▶ _Problem_
Recast all of the records as a Markdown table with the columns Row and Line, numbering each line and skipping blank lines. Leave the pictures out.

** START OF Entries provided **

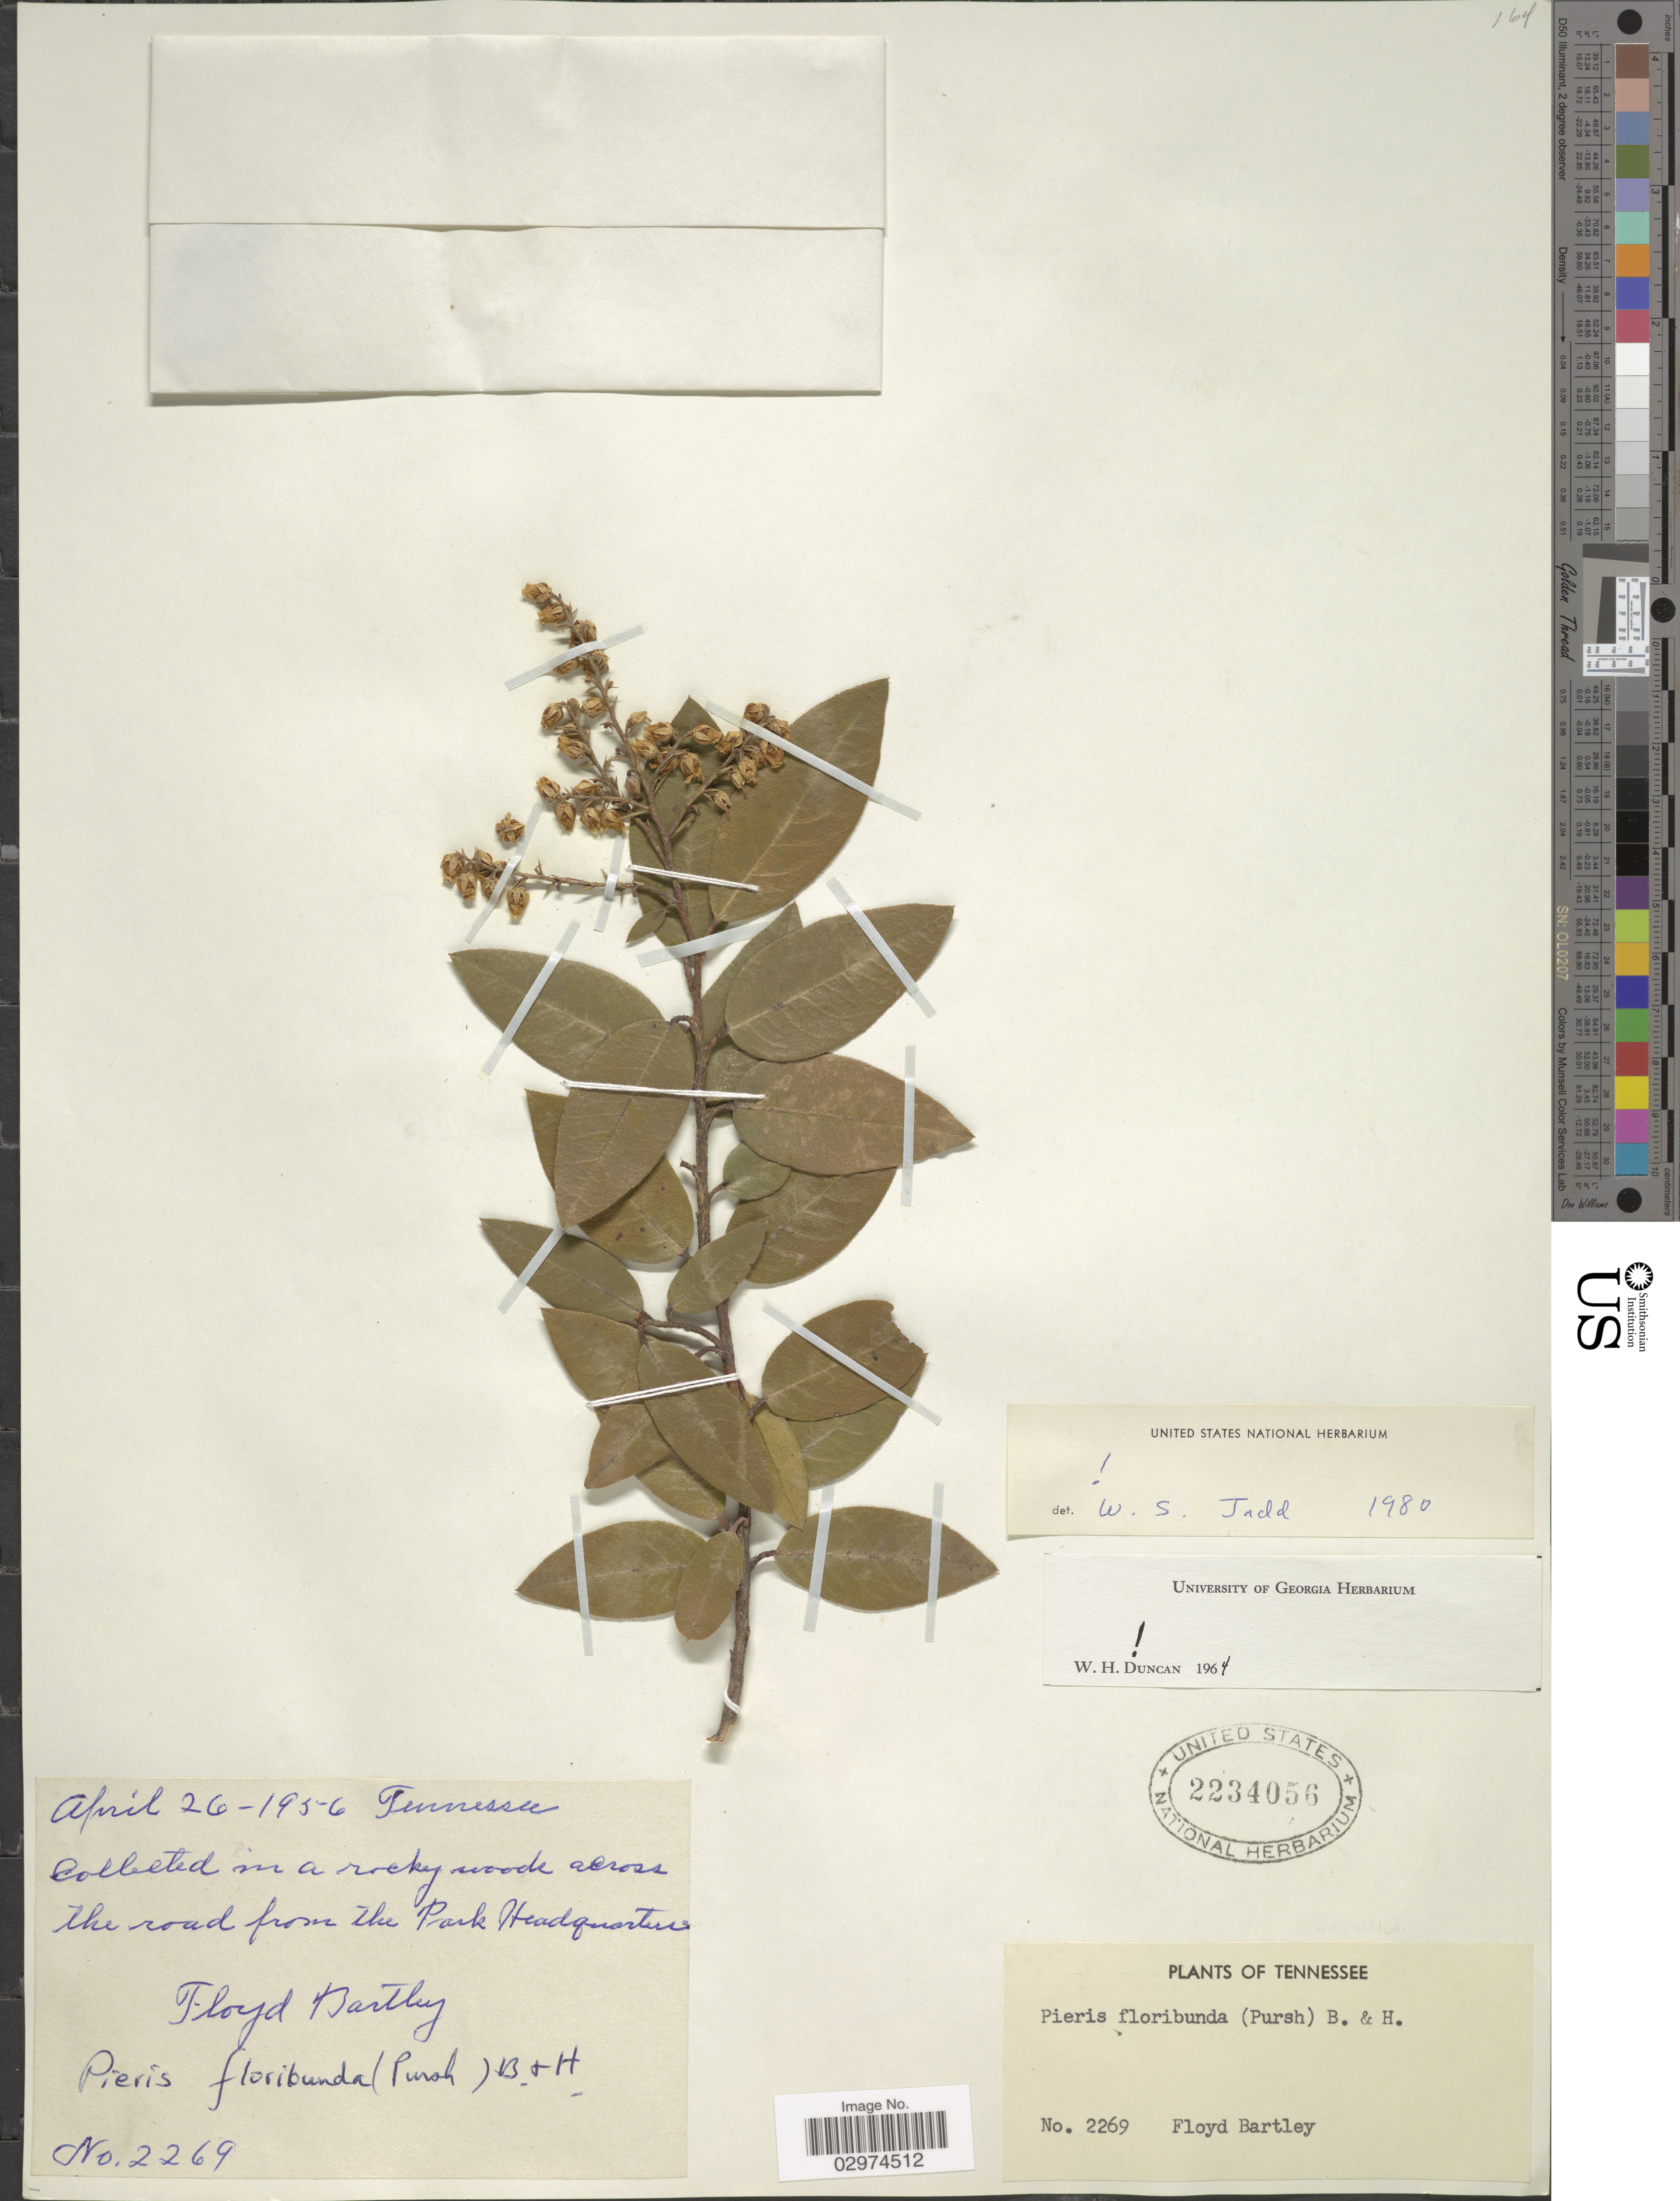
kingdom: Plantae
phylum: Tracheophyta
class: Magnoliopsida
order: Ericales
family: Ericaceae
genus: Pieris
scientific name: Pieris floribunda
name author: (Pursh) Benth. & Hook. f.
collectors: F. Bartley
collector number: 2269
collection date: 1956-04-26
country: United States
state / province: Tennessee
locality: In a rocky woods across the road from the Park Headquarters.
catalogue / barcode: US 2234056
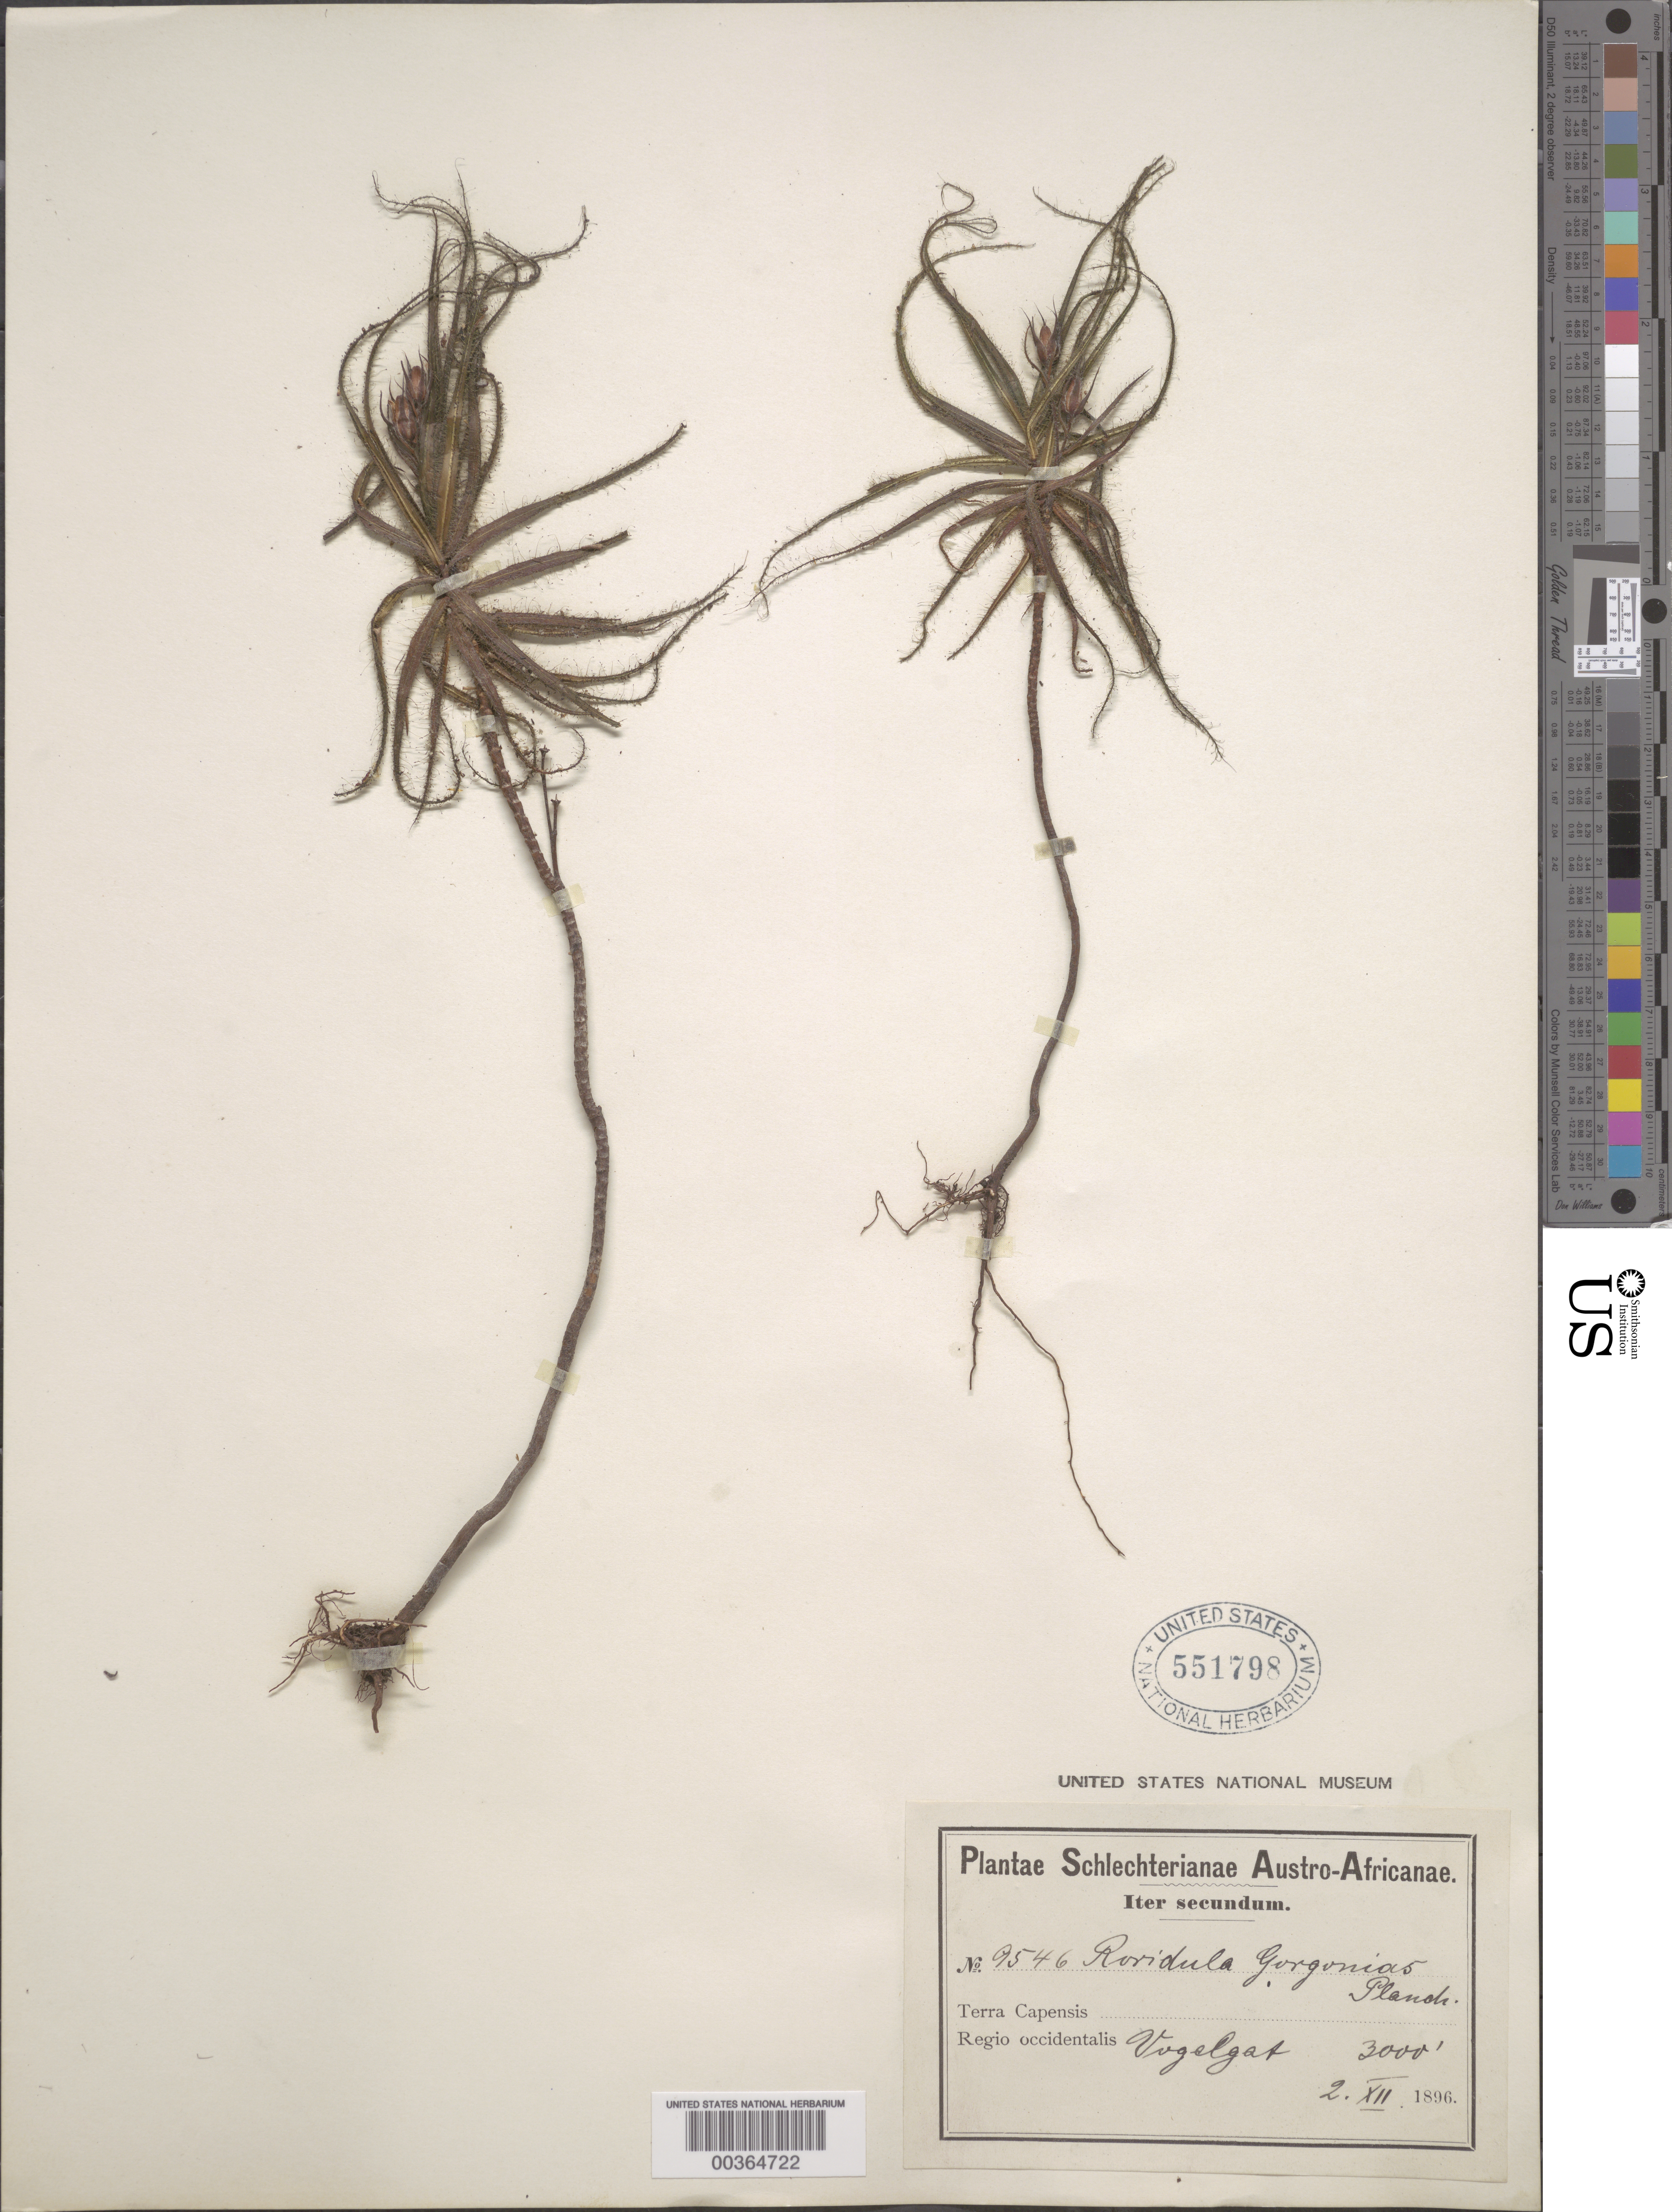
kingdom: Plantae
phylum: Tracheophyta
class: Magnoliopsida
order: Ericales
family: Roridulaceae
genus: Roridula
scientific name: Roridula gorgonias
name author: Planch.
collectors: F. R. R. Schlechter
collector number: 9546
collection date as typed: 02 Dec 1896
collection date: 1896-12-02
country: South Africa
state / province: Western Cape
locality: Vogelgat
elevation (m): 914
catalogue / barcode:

** END OF Entries provided **

▶ _Expected answer_
| Row | Line |
|---|---|
| 1 | kingdom: Plantae |
| 2 | phylum: Tracheophyta |
| 3 | class: Magnoliopsida |
| 4 | order: Ericales |
| 5 | family: Ericaceae |
| 6 | genus: Pieris |
| 7 | scientific name: Pieris floribunda |
| 8 | name author: (Pursh) Benth. & Hook. f. |
| 9 | collectors: F. Bartley |
| 10 | collector number: 2269 |
| 11 | collection date: 1956-04-26 |
| 12 | country: United States |
| 13 | state / province: Tennessee |
| 14 | locality: In a rocky woods across the road from the Park Headquarters. |
| 15 | catalogue / barcode: US 2234056 |
| 16 | kingdom: Plantae |
| 17 | phylum: Tracheophyta |
| 18 | class: Magnoliopsida |
| 19 | order: Ericales |
| 20 | family: Roridulaceae |
| 21 | genus: Roridula |
| 22 | scientific name: Roridula gorgonias |
| 23 | name author: Planch. |
| 24 | collectors: F. R. R. Schlechter |
| 25 | collector number: 9546 |
| 26 | collection date as typed: 02 Dec 1896 |
| 27 | collection date: 1896-12-02 |
| 28 | country: South Africa |
| 29 | state / province: Western Cape |
| 30 | locality: Vogelgat |
| 31 | elevation (m): 914 |
| 32 | catalogue / barcode: |